Van der Valk reflected that it is difficult to have much private life nowadays. Ask for a bank loan, an insurance policy, a licence for some commercial activity – and information is requested. And a whole dossier is collected of tiny off-white peccadillos, anything from paying your rent irregularly to giving noisy parties. Any criminal proceedings, of course, be it only a misdemeanour like shooting a red light, are there too. Good administrators like Mr Keur have all this stuff on file but Van der Valk also knew that really interesting things are rarely found in these files.

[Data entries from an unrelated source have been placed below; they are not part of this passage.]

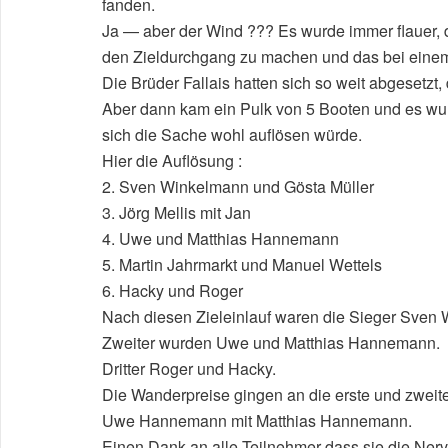
fanden.
Ja — aber der Wind ??? Es wurde immer flauer, d
den Zieldurchgang zu machen und das bei einem
Die Brüder Fallais hatten sich so weit abgesetzt
Aber dann kam ein Pulk von 5 Booten und es wu
sich die Sache wohl auflösen würde.
Hier die Auflösung :
2. Sven Winkelmann und Gösta Müller
3. Jörg Mellis mit Jan
4. Uwe und Matthias Hannemann
5. Martin Jahrmarkt und Manuel Wettels
6. Hacky und Roger
Nach diesen Zieleinlauf waren die Sieger Sven
Zweiter wurden Uwe und Matthias Hannemann.
Dritter Roger und Hacky.
Die Wanderpreise gingen an die erste und zwei
Uwe Hannemann mit Matthias Hannemann.
Einen Dank an alle Teilnehmer dass sie die Nerve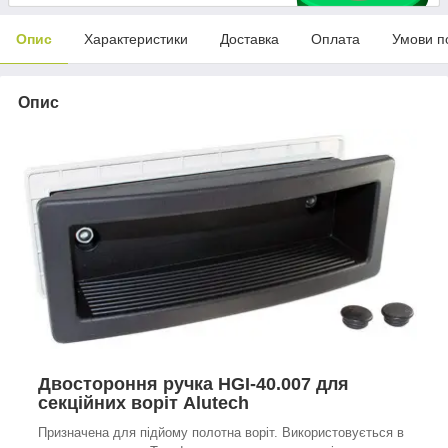
Опис
Характеристики
Доставка
Оплата
Умови п
Опис
Двостороння ручка HGI-40.007 для
секційних воріт Alutech
Призначена для підйому полотна воріт. Використовується в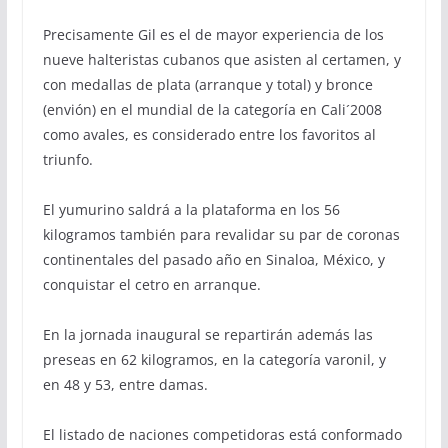
Precisamente Gil es el de mayor experiencia de los
nueve halteristas cubanos que asisten al certamen, y
con medallas de plata (arranque y total) y bronce
(envión) en el mundial de la categoría en Cali´2008
como avales, es considerado entre los favoritos al
triunfo.
El yumurino saldrá a la plataforma en los 56
kilogramos también para revalidar su par de coronas
continentales del pasado año en Sinaloa, México, y
conquistar el cetro en arranque.
En la jornada inaugural se repartirán además las
preseas en 62 kilogramos, en la categoría varonil, y
en 48 y 53, entre damas.
El listado de naciones competidoras está conformado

‘Thanks, Harry, and if over and above you'd care to do me a favour I'd like an eye kept on her for a day or two. Not following her, of course, just her movements, any visitors, stuff like that – would that be possible? And by the way, when I rang her up saying police, she started by complaining that if it was that car again she knew nothing about it – does that ring any bells with your boys?'

‘We'll soon find out … Karstens, did somebody ring up a Mevrouw Martinez about a car … Bakker – well, look on his desk … no, just read it out … yes, I see, thanks, no, no need … No, nothing, just a car that was irregularly parked a few days running in the same place, and since it was outside her flat … we can always get the patrolman's report if you want.'

‘Don't bother – if it seems relevant I can always ring up to find the number. Kind of you, Harry.'

‘Remember me to your wife,' said Keur politely.

*

‘What an awful lot of stuff,' said Arlette eyeing the suitcase. ‘Is that all work?'

‘I do hope not – orderly as it is, it would take a week. Give me a drink, would you?'

There was no real correlation between working and drinking. But when things were slack he had leisure, or so Arlette said, to be hypochondriacal, fussy about alcohol and mashed potatoes. Whereas work, meaning anything passing a certain level of concentration and perseverance, meant eating and drinking a lot more with no apparent ill effects. Improved metabolism, said Arlette with a French fondness for abstract nouns.